Yayınevimiz her yıl kitap listesini genişletiyor. Bu sene hem Pırlanta kitapların Arapça tercümeleri hem de tarih kitapları, hem kültür kitapları ve de çocuk kitapları sayısı oldukça artmıştı. Bu da bizi ve müşterilerimizi çok memnun etti. Çünkü geçtiğimiz senelerde yayınevimizi takip edip ziyaret edenler hep yeni kitap soruyorlardı. Biz de bazen “Maalesef” demek zorunda kalıyorduk. Elhamdülillah bu sene yeni kitaplarımız şunlar deyip önlerine yığıyorduk. Onlar da sevinçle beklediğimiz buydu veya “helmin mezid” mülahazasıyla “daha başka yok mu?” diye soruyorlardı.
Yıllardır fuara katılan standımızın sabit bir müşteri tabakası oluştu. Fuara gelenlerden bize uğramadan gitmeyen bir kitle oluştu. Bizi mutlaka soruyor ve buluyorlardı. Şaşılacak bir şey ama bazıları “Sadece sizin yayıneviniz için geldim” diyordu. Bu da bizi oldukça mutlu ediyordu.
Bu sene yeni kitaplarımızdan biri Sultan Fatih’in hayatı idi. Oldukça rağbet gördü. Eline alan bazılarının gözleri derinlere dalıp gidiyordu. Kimileri hemen İstanbul’un fethi hakkında şerefsudûr olan hadisi okuyor. Bazısı içinden gelerek “Allah rahmet eylesin” diyerek ve hemen “Kaç para?” diye sorup alıyordu.
Kanuni’nin kitabı bu sene ikinci senesi idi ama yine best seller listesinde başlardaydı. Tabii birçok kimse dizi-filmde yanlış anlatılıyor, kitapta da öyle değildir inşallah diyerek hem filme inanmadıklarını hem de doğruyu öğrenmek istediklerini ifade ederek aynı zamanda kitabın mahiyetini öğrenmek istiyorlardı. Biz de yukarıdaki hadis-i şerifi zikrederek kitabın yayınlanma hedefini açıklıyorduk.
Kanuni’nin hanımı ve kızını anlatan bir kitap da bu sene yayınlarımız arasındaydı. Aynı şekilde dizilerde yanlış anlatılan bu insanların güzelliklerini, iyiliklerini ve hayru hasenatlarını anlatan bu kitap da diğer yayınlarımızda olduğu gibi “Yuslihûne mâ efsedehunnâsi” yani insanların bozduklarını düzeltmeye yönelik bir kitaptı ve inşallah hedefine ulaşmıştır.

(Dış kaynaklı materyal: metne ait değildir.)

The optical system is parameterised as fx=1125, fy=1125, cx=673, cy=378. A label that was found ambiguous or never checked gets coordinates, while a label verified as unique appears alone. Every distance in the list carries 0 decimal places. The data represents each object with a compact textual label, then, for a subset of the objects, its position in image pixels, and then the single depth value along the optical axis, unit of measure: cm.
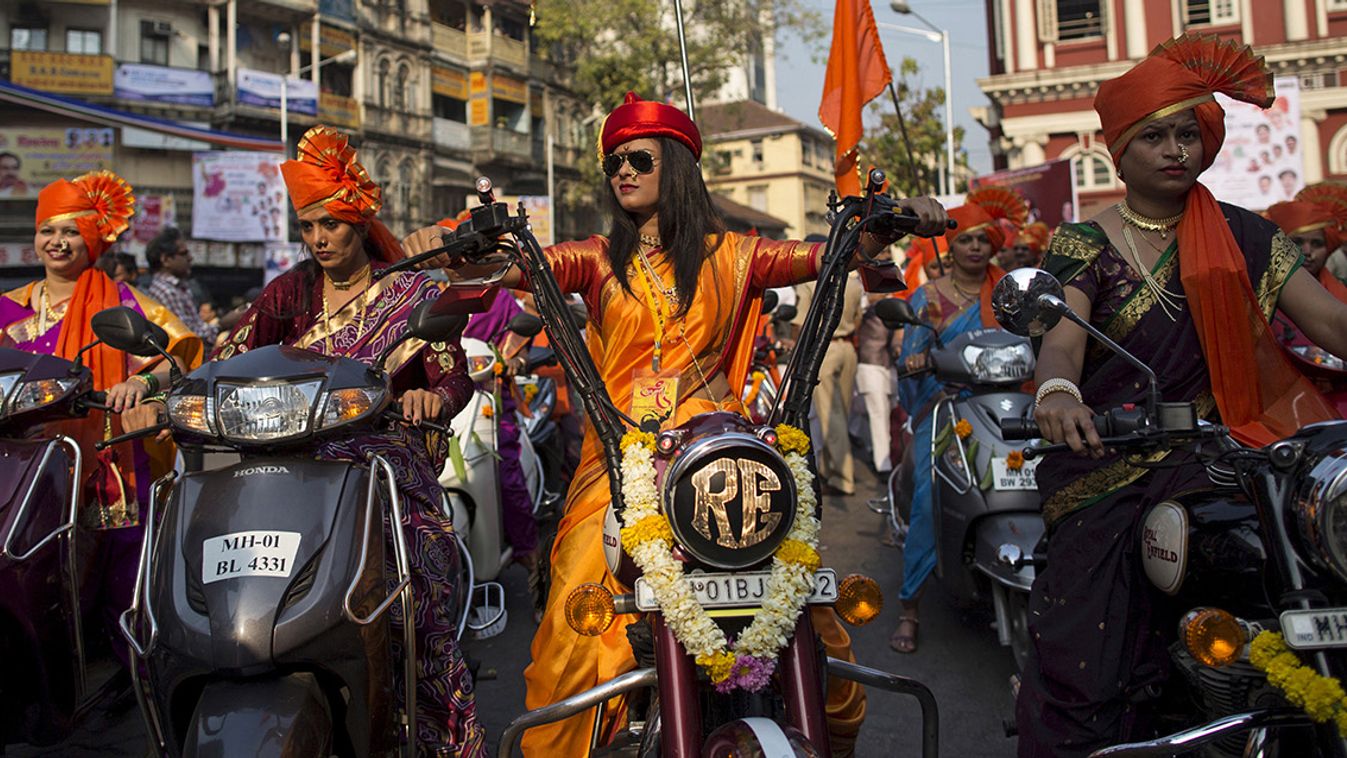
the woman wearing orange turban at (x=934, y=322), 534
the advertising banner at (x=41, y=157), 2809
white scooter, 536
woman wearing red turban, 306
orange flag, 335
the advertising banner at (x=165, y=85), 3250
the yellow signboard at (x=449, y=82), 4278
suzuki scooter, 461
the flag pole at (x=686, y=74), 346
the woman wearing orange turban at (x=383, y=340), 315
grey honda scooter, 248
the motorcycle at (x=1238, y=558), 204
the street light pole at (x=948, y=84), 2563
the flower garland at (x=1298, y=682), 201
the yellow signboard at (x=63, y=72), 3102
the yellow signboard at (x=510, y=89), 4466
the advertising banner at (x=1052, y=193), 1553
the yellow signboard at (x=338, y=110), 3759
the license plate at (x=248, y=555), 256
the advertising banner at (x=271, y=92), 3416
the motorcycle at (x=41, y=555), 333
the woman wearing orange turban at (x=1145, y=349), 269
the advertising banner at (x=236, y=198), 2917
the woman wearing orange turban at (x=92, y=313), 422
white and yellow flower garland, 223
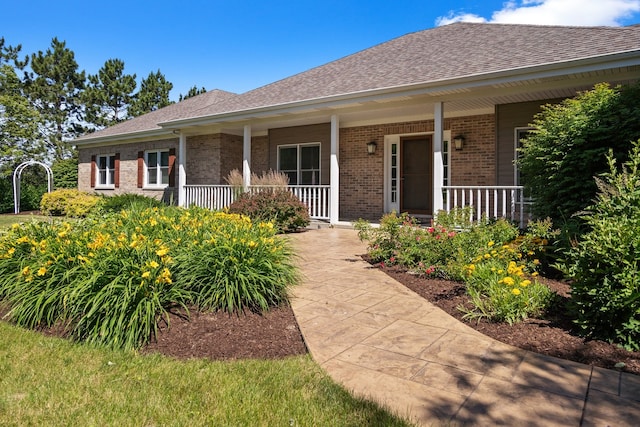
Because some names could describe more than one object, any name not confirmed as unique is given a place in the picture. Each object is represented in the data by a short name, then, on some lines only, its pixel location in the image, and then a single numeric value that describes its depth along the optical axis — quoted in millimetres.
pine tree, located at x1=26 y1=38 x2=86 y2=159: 31500
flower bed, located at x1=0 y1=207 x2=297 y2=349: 3307
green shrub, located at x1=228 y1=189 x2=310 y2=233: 9430
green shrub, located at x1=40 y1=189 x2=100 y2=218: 14741
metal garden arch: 17716
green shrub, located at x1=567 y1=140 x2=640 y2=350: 2874
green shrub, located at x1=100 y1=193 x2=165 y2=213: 11547
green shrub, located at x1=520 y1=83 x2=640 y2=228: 5152
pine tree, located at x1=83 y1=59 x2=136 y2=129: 33062
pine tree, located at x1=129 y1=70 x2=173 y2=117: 33562
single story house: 7711
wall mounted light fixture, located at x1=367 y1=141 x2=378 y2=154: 11812
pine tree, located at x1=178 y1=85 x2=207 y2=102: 34281
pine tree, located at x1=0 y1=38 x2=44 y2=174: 22422
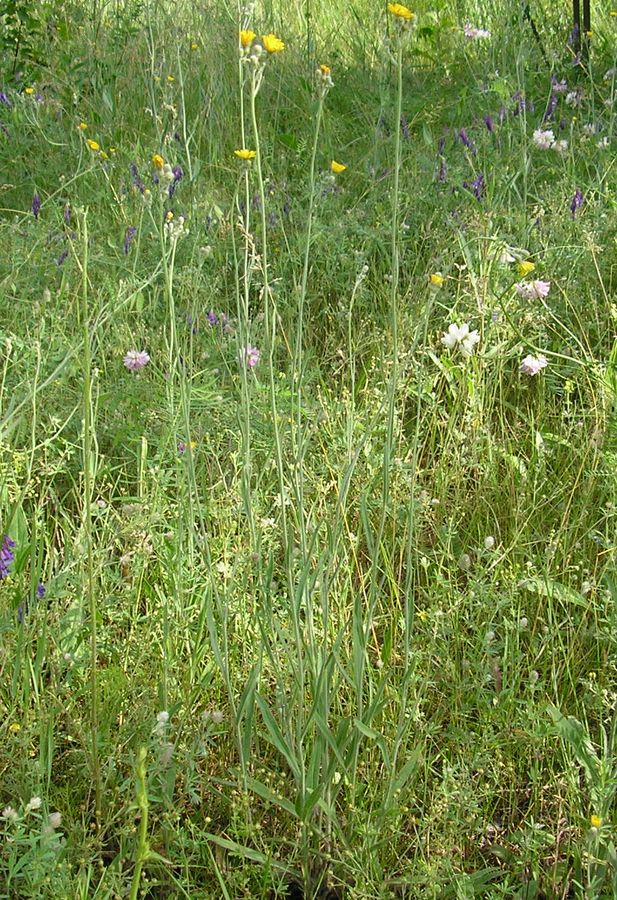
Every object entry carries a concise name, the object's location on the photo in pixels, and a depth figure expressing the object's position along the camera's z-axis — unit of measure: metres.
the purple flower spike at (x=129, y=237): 2.81
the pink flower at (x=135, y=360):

Benim yıllardır hayret ettiğim bir konu var. Standımıza gelen bazıları ilk defa geldiğinden yayınlarımızdan ve yazarlarımızdan haberleri yok ancak kitapların mahiyetini ya kendileri inceleyerek veya bize sorarak öğrendikten sonra bence hiç de kolay olmayan takımını (Risale-i Nur veya Pırlanta) alayım sözünü söyleyivermesi bizi çok sevindirmekle beraber aynı zamanda çok da şaşırtmaktadır.
Daha önceki senelerde kitaplarımızın bazılarını alanlar şimdi takımını almak istiyorum veya eksiklerimi alayım takımı tamamlayayım diyorlar.